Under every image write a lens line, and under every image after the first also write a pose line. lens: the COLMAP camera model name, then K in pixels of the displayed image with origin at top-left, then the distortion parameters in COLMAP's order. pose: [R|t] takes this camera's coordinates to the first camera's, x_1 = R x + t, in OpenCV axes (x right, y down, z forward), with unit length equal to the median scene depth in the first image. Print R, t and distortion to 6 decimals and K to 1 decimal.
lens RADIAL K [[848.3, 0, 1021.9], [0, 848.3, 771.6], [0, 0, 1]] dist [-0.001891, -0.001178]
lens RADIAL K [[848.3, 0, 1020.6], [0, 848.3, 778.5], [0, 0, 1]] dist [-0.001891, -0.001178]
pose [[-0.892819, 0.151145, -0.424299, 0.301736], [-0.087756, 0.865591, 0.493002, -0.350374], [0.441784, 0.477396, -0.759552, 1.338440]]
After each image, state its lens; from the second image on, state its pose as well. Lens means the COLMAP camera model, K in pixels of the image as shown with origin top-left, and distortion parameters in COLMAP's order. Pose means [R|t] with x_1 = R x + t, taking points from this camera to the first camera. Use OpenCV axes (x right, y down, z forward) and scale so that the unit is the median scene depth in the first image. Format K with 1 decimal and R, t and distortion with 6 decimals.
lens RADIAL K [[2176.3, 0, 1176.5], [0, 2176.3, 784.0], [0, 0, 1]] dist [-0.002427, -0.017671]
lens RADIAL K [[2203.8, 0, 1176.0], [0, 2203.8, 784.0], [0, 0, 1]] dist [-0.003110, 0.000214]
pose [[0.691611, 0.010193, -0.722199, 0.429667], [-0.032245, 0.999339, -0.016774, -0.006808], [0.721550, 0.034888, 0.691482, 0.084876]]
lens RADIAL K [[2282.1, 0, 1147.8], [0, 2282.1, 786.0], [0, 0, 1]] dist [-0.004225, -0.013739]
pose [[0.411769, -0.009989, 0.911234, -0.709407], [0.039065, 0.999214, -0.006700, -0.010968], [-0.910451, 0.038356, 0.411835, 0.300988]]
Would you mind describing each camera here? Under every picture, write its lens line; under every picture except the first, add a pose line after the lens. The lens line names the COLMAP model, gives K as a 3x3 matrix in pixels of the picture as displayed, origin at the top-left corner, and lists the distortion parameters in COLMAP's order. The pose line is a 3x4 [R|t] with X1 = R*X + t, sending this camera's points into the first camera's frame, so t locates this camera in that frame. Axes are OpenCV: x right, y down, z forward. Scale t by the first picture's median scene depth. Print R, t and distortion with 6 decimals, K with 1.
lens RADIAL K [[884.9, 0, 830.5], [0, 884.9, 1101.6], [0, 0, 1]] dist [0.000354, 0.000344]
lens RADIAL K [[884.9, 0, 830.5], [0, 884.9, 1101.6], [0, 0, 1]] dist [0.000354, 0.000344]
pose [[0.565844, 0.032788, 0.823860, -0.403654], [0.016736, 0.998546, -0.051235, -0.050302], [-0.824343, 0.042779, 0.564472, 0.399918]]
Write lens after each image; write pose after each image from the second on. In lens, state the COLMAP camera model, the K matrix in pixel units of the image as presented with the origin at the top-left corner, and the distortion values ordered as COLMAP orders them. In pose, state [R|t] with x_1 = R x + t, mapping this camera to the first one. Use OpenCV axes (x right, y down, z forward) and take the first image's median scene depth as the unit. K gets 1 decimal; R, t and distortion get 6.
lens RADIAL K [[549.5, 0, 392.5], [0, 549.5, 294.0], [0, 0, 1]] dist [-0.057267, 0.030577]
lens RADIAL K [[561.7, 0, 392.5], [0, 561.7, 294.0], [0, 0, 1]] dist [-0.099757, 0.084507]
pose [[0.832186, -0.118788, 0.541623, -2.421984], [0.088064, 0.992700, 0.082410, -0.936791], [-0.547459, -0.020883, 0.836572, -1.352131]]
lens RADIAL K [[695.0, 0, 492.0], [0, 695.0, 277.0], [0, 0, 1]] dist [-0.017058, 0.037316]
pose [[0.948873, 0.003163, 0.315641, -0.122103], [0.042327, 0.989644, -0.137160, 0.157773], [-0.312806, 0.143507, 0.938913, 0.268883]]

EXERCISE BRIEF: Copy every line of the listing, exact to the last character.

OUTPUT FOR THIS TASK:
Under every image write a lens line, and under every image after the first also write a pose line. lens: the COLMAP camera model name, then K in pixels of the displayed image with origin at top-left, then the distortion parameters in COLMAP's order. pose: [R|t] takes this camera's coordinates to the first camera's, x_1 = R x + t, in OpenCV axes (x right, y down, z forward), with unit length equal to the median scene depth in the first image. Print R, t and distortion to 6 decimals and K to 1 decimal.
lens RADIAL K [[848.3, 0, 1021.9], [0, 848.3, 771.6], [0, 0, 1]] dist [-0.001891, -0.001178]
lens RADIAL K [[848.3, 0, 1020.6], [0, 848.3, 778.5], [0, 0, 1]] dist [-0.001891, -0.001178]
pose [[-0.892819, 0.151145, -0.424299, 0.301736], [-0.087756, 0.865591, 0.493002, -0.350374], [0.441784, 0.477396, -0.759552, 1.338440]]
After each image, state its lens; from the second image on, state its pose as well. Lens means the COLMAP camera model, K in pixels of the image as shown with origin top-left, and distortion parameters in COLMAP's order. Pose means [R|t] with x_1 = R x + t, taking points from this camera to the first camera. Use OpenCV axes (x right, y down, z forward) and scale so that the unit is the median scene depth in the first image. Format K with 1 decimal and R, t and distortion with 6 decimals.
lens RADIAL K [[2176.3, 0, 1176.5], [0, 2176.3, 784.0], [0, 0, 1]] dist [-0.002427, -0.017671]
lens RADIAL K [[2203.8, 0, 1176.0], [0, 2203.8, 784.0], [0, 0, 1]] dist [-0.003110, 0.000214]
pose [[0.691611, 0.010193, -0.722199, 0.429667], [-0.032245, 0.999339, -0.016774, -0.006808], [0.721550, 0.034888, 0.691482, 0.084876]]
lens RADIAL K [[2282.1, 0, 1147.8], [0, 2282.1, 786.0], [0, 0, 1]] dist [-0.004225, -0.013739]
pose [[0.411769, -0.009989, 0.911234, -0.709407], [0.039065, 0.999214, -0.006700, -0.010968], [-0.910451, 0.038356, 0.411835, 0.300988]]
Would you mind describing each camera here? Under every picture, write its lens line; under every picture except the first, add a pose line after the lens. The lens line names the COLMAP model, gives K as a 3x3 matrix in pixels of the picture as displayed, origin at the top-left corner, and lists the distortion parameters in COLMAP's order. The pose line is a 3x4 [R|t] with X1 = R*X + t, sending this camera's points into the first camera's frame, so t locates this camera in that frame. Axes are OpenCV: x right, y down, z forward. Scale t by the first picture's median scene depth. Print R, t and distortion with 6 decimals, K with 1.
lens RADIAL K [[884.9, 0, 830.5], [0, 884.9, 1101.6], [0, 0, 1]] dist [0.000354, 0.000344]
lens RADIAL K [[884.9, 0, 830.5], [0, 884.9, 1101.6], [0, 0, 1]] dist [0.000354, 0.000344]
pose [[0.565844, 0.032788, 0.823860, -0.403654], [0.016736, 0.998546, -0.051235, -0.050302], [-0.824343, 0.042779, 0.564472, 0.399918]]
Write lens after each image; write pose after each image from the second on. In lens, state the COLMAP camera model, the K matrix in pixel units of the image as presented with the origin at the top-left corner, and the distortion values ordered as COLMAP orders them. In pose, state [R|t] with x_1 = R x + t, mapping this camera to the first one. Use OpenCV axes (x right, y down, z forward) and take the first image's median scene depth as the unit. K gets 1 decimal; R, t and distortion get 6.
lens RADIAL K [[549.5, 0, 392.5], [0, 549.5, 294.0], [0, 0, 1]] dist [-0.057267, 0.030577]
lens RADIAL K [[561.7, 0, 392.5], [0, 561.7, 294.0], [0, 0, 1]] dist [-0.099757, 0.084507]
pose [[0.832186, -0.118788, 0.541623, -2.421984], [0.088064, 0.992700, 0.082410, -0.936791], [-0.547459, -0.020883, 0.836572, -1.352131]]
lens RADIAL K [[695.0, 0, 492.0], [0, 695.0, 277.0], [0, 0, 1]] dist [-0.017058, 0.037316]
pose [[0.948873, 0.003163, 0.315641, -0.122103], [0.042327, 0.989644, -0.137160, 0.157773], [-0.312806, 0.143507, 0.938913, 0.268883]]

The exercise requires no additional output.